Oh look it's a Scorsese movie, establishing that I am both male and a director. After Hours is his weirdest (well, arguably) and funniest film, about an office dude who has the worst night of his life after he agrees to visit a girl in Soho whom he met that evening at a coffee shop. It has great cinematography, and is darker and more surreal than that blurb makes it sound. This is probably visually closest to how I want Hell to look.
Phantom of the Paradise
Phantom of the Paradise is a bizarre rock-and-roll version of the Phantom of the Opera. It flopped when it was released (except, oddly, in Winnipeg, Canada where it was a huge hit) but over time has gained a much deserved cult following.
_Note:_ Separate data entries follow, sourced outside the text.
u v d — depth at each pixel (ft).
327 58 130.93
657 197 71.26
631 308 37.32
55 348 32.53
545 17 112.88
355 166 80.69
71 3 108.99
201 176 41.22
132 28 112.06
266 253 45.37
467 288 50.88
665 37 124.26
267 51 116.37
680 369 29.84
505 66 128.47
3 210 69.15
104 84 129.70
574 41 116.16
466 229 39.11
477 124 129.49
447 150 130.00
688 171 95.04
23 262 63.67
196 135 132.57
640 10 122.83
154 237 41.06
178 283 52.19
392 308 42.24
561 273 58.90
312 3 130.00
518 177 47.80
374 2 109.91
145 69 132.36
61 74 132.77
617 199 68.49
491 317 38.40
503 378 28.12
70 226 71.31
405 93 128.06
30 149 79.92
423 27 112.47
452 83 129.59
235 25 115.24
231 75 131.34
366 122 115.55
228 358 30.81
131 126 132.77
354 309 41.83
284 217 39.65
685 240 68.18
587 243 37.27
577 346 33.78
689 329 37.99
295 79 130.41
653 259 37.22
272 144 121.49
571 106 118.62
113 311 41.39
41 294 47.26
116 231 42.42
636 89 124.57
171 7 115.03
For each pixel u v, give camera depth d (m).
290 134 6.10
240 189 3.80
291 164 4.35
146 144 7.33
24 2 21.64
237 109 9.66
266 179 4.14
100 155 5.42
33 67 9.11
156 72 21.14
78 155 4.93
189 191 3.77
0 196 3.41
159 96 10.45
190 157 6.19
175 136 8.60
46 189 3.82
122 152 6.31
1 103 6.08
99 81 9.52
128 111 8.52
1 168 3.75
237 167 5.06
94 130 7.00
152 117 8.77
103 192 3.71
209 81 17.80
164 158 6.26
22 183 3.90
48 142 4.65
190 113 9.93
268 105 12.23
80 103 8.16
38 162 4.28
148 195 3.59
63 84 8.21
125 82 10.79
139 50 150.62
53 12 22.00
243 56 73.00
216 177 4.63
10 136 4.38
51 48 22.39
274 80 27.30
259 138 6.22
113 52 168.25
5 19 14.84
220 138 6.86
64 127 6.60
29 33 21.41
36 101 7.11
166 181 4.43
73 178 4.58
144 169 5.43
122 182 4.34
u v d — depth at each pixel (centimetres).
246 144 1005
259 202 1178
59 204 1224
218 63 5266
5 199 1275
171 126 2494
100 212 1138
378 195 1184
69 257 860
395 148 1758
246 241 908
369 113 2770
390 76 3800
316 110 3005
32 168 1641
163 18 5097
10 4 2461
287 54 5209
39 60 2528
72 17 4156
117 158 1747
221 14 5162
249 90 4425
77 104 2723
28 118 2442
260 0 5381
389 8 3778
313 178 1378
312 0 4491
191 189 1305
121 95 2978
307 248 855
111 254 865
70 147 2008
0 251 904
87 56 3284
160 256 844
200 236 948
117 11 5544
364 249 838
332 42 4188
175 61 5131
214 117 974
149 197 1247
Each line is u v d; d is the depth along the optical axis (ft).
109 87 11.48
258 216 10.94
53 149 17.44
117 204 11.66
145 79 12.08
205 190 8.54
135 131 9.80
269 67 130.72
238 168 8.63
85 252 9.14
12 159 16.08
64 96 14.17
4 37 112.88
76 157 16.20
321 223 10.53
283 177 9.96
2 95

It really should be as well known as the Rocky Horror Picture Show.
Terry Gilliam's Brazil is about a bureaucrat in a retro-future world who tries to correct an administrative error and ends up becoming an enemy of the state as a result. No movie had a bigger influence on how I initially envisioned both the heaven and hell of Hell.
A very funny and absurd movie from The Lonely Island that almost no one seems to have seen. If Hell gets half as many laughs as Hot Rod gets from everyone I've shown it to, I'll be very happy.
Monty Python and the Holy Grail
A very funny and absurd movie that pretty much everyone has seen. Made on a much smaller budget than you might expect, the split responsibilities approach that Terry Jones and Terry Gilliam took when directing Monty Python and the Holy Grail inspired the approach that George and I are taking with Hell.